Myth One: History is a dusty, shriveled topic taught by dusty, shriveled people. I have had the privilege of listening to and working with some of the most fascinating scholars imaginable, who have brought immense passion, intelligence and imagination to their work. For instance, when Nancy Jacobs teaches about South Africa, she is not just regurgitating facts and figures; she is telling a story that is deeply relevant to our world, one in which she actually participated. Hearing her talk about how her parents would smuggle banned books into the country for her when she was doing post-graduate research there vividly brings alive the banal, everyday repressions of the apartheid regime.

Obviously, not everyone can tell stories about personal involvement with the history he or she teaches. ("I remember this time that Lucius Domitius Aurelianus and I got soooo wasted after the defeat of the Goths at the Battle of Naissus — that was a night for the history books!") That doesn't make these contributions any less valuable, either to academic discourse or to the world at large.  

Which leads me to Myth Two: history is pointless. As any good Brown student knows, Western academia has until recently been dominated by a homogenous racist imperialist hegemonic blah blah blah. Joking aside, it has been the project of many historians in the modern period to undermine and correct this imbalance. They speak up for those who were considered to have no history, or whose history was manufactured for them to fit a pernicious agenda, and help them refute the myths that were tools of their oppression in the past and continue to be detrimental to their everyday lives.

Besides, it only takes a cursory look around you to see how relevant history really is.  There are parts of this country that are still fighting the Civil War. As I found out when I spent last semester in England, there are parts of that country that are still fighting over the 500-year-old legacy of the English Reformation. I'm not one of those who thinks that you can divine the future from looking at the past, but pursuing the discipline allows you to see patterns that you otherwise might have missed.

Myth Three: History is a ton of work with no payoff. I won't deny the first part of that statement. Taking a history class (a good one, that is — as in any discipline, there are some classes that are more rewarding than others) is the equivalent of removing your brain from your cranium, stretching it out like taffy and then trying to shove it back in the same small space and use it again. In other words, it's tiring.

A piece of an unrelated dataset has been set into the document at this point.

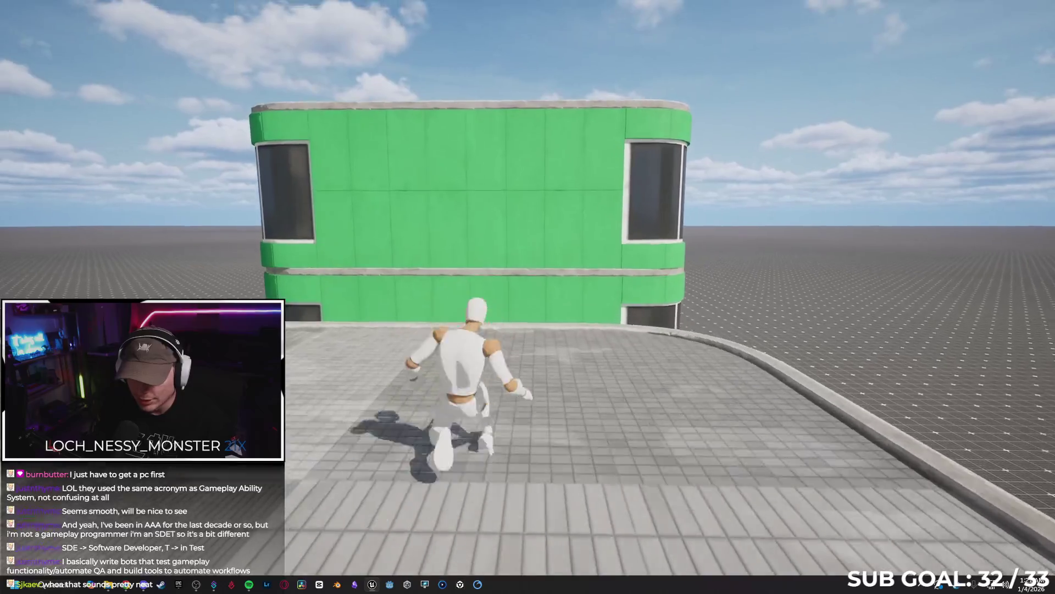
{"action": "key", "text": "space"}
{"action": "key", "text": "w"}
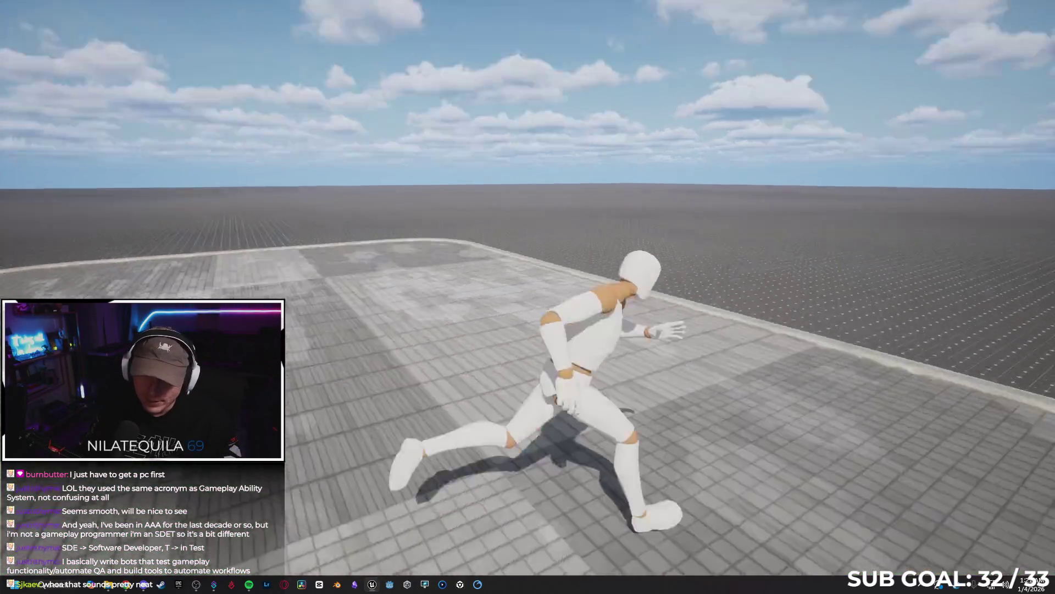
{"action": "key", "text": "space"}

But there's also so much to love. After I described the various obscure honors thesis topics of the other concentrators in my section to a non-concentrator friend, she very sweetly observed, "You're all just weirdos in your own way." Like the lovable misfits on "Glee," history concentrators are passionate about what we study for its own sake, because God knows those long days spent in the Rock are not going to make us much money or give us much social cred.

Perhaps most importantly, history gives us a sense of where we are. Brown, where 86 percent of students graduate within four years, necessarily has a short institutional memory. (Why, just the other day, I heard someone on the street refer to Store24 as "Tedeschi!" Tedeschi, I say!) Without the study of history, we'd all just be floating around with no idea of why things are the way they are, victims of fatuous connections, false assumptions and superficial conclusions that can be easily manipulated by the mendacious or power-hungry.  

So put aside the sexiness of "Television Studies" or "Color Me Cool" and pre-register for a history class for Spring 2011. I promise, you won't regret it.

Former Herald Opinions Editor Sarah Rosenthal's '11 column space has been bought and paid for by Big History.